Although EnCana Corp., recently formed by the merger of PanCanadian Petroleum and Alberta Energy Co. (AEC), is anything but typical, it recognizes the value of the Rocky Mountain tight sands and has the expertise to produce them economically.
Drawing on experience from Canada, Alberta Energy acquired properties first in Jonah field in southwestern Wyoming and later on in the Douglas Creek Arch in Colorado's Piceance Basin and made them major contributors to the corporate portfolio.
It makes sense for the largest independent in North America to work the tough Greater Green River Basin area even when it is capable of finding fields such as Buzzard, the biggest discovery in years in the North Sea.
"The US Rocky Mountain region is one of EnCana's four current North American growth platforms and a major component of our North American natural gas growth strategy," said Randy Eresman, president of EnCana's Onshore North American Division.
He backs that statement with a record that includes acquisitions since 2000 that have given the company 400 MMcfe/d of gas and liquids production from Jonah field. That doesn't include the latest acquisition from Williams Companies that added 135 MMcfe/d of production, 600 Bcfe of reserves and 16,000 net acres of land in northwestern Colorado.
In spite of the maturity of US fields, Jonah still is an emerging play. A 1997 edition of Petroleum Frontiers from IHS Energy (then Petroleum Information/Dwights) titled "Jonah Field: Expanding Gas Exploration and Production in the Greater Green River Basin," explained the play.

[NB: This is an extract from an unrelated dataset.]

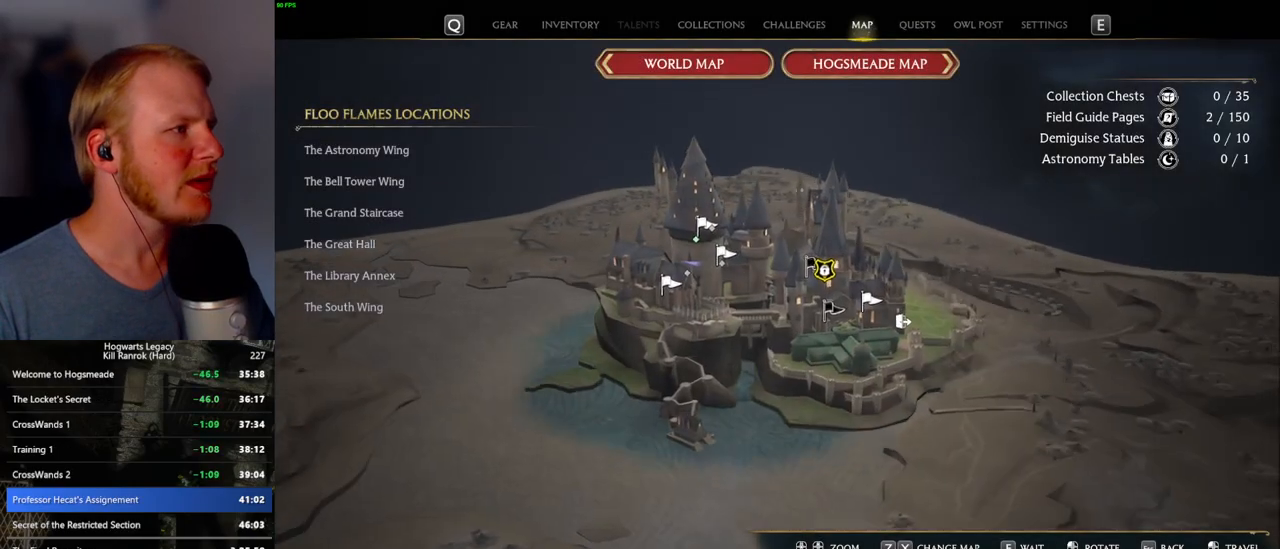
{"keys": [], "mouse": [], "events": []}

Even though the Green River Basin has between 3,600 Tcf and 6,800 Tcf of gas in place, 97% of it was marginally economic or inaccessible. Only 27 Tcf to 148 Tcf of the gas in tight sands was considered recoverable reserves.
In a 2001 report in Gas Tips, a publication of the Gas Technology Institute, Anthony Marino, Jonah/Pinedale team leader with AEC Oil & Gas, said producing intervals at Jonah are typically between 8,000 ft (2,440 m) and 11,000 ft (3,355 m) deep. The company had 790 Bcf in reserves at the end of 2000. Those reserves now total more than 1 Tcf.

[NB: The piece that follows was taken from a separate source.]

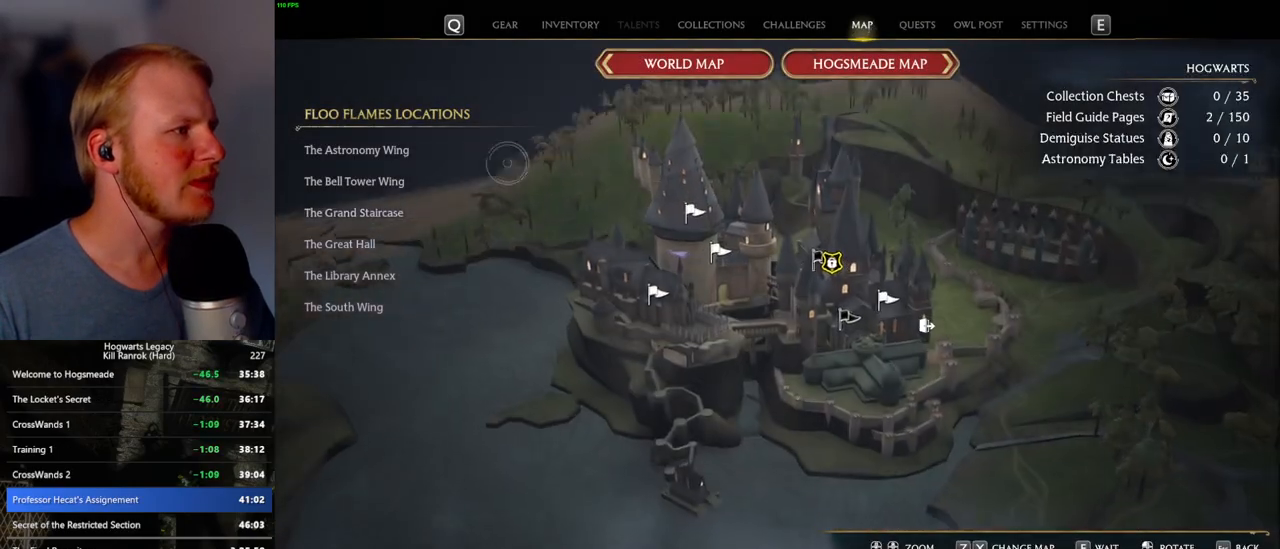
{"keys": [], "mouse": [], "events": [[217, "mouse_left", "down"], [300, "mouse_left", "up"]]}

Reservoirs include stacked channel-fill sands in a braided stream environment with permeability in the microdarcys. These were often overpressured Lance and Fort Union formation reservoirs with many intervals. At Jonah, the gas column is at least 2,500 ft (763 m), the report said.
"The key to making the economics of the field work is in hydraulic fracturing of the very tight Lance sands," Marino said. "We are using analytical methods to evaluate the effectiveness of our fracs, and as a result we are now looking at bigger fracs to increase productivity. Also, we are now pumping more jobs per well, sometimes 10 or more, to make sure we get all the pay treated."
IHS Resources traced the history of frac jobs in the tight sands and explained why the play got a reputation for marginal or non-existent economic viability and why that reputation changed.
Early attempts at completion used small-to-moderate doses of proppant (78,000 lb to 325,000 lb) and a water-based gel or carbon dioxide foam as a carrier. That resulted in wells that initially produced between 300 Mcf/d and 500 Mcf/d of gas and production that fell off sharply.
The Gas Research Institute (now the Gas Technology Institute) conducted a series of tests on two wells to determine key fracturing characteristics, closure pressure, significance of multiple fractures and proppant placement distribution. It analyzed the numbers and came up with a new completion design, the IHS report said.
It made a specific effort to fracture only productive sands, to reduce multiple fractures and to maximize propped fracture length. It used a borate cross-linked, water-based fluid to move the proppant and monitored the well through pressure response as it was being fractured. That allowed operators to adjust pad volumes proppant schedule and the chemistry of the transport fluid.
The agency ran nine treatments in the two wells in 10 weeks. That compares with treatments of up to 6 months using some previous techniques.
Both the old and new techniques resulted in wells that started production at 3.1 MMcf/d, but at the end of 12 months, the old-technique well was down to some 600 Mcf/d; the new treatment resulted in production of about 1.4 MMcf/d at the end of the year. Cumulative production was about 370 MMcf for the old-style well and more than 675 MMcf for the well with the new treatment.
In addition, according to IHS, estimated ultimate recoveries rose from the 500 MMcf to 750 MMcf range per well to 3 Bcf to 10 Bcf per well.